▶ EXERCISE DATA
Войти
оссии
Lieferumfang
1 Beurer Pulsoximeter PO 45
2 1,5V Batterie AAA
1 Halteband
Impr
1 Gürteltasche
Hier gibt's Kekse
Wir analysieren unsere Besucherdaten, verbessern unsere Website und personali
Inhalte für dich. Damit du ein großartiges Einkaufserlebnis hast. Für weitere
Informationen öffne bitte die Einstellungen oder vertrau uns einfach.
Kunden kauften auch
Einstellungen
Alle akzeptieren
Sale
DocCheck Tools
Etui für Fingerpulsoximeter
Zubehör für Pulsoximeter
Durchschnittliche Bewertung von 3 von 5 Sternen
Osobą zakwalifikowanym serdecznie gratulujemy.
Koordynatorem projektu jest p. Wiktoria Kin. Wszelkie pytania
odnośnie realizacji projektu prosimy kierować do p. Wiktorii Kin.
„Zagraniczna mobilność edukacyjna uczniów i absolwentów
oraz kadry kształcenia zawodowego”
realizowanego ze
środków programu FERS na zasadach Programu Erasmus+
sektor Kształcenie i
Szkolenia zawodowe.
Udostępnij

...

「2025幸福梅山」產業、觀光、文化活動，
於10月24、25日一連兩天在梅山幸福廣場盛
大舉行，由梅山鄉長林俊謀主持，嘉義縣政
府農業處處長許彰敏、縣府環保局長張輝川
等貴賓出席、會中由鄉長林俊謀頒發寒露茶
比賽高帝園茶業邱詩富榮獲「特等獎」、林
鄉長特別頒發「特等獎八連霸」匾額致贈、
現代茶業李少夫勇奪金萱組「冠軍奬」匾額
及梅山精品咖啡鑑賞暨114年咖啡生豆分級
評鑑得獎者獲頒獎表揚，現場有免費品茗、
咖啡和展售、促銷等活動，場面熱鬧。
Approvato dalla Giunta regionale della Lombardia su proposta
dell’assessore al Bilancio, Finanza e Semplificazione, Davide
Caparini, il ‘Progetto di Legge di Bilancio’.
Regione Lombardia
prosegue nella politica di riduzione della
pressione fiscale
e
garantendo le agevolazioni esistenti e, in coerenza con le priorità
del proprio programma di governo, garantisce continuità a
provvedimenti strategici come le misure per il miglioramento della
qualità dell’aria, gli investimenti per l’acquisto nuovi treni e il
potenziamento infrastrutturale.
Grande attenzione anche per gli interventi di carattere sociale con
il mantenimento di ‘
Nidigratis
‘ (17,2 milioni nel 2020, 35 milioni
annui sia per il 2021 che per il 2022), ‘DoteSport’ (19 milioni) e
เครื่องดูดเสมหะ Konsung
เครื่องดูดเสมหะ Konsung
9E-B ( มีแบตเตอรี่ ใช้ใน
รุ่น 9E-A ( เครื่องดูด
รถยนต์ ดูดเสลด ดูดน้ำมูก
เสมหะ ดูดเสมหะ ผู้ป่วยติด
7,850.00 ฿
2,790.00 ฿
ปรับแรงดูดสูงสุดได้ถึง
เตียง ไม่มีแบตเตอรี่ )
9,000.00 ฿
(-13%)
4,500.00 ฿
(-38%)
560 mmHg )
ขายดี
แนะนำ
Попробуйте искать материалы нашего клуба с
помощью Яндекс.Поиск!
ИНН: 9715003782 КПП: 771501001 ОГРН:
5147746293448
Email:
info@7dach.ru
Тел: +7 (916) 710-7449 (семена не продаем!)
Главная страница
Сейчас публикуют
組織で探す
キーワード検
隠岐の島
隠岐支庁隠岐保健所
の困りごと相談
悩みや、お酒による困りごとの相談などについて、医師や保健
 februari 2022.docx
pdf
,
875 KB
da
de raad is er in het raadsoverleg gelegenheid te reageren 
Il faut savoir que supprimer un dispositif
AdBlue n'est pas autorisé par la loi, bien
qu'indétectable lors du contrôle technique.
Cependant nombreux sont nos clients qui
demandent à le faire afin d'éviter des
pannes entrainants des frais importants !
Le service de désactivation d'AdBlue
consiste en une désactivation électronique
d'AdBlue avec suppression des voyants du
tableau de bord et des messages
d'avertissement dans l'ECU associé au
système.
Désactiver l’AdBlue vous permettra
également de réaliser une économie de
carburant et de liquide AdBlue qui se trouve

▶ EXERCISE REQUIREMENTS
Filter the data above, keeping every line that contains the string "AdBlue". The match is case-sensitive.

▶ SOLUTION BELOW
AdBlue n'est pas autorisé par la loi, bien
Le service de désactivation d'AdBlue
d'AdBlue avec suppression des voyants du
Désactiver l’AdBlue vous permettra
carburant et de liquide AdBlue qui se trouve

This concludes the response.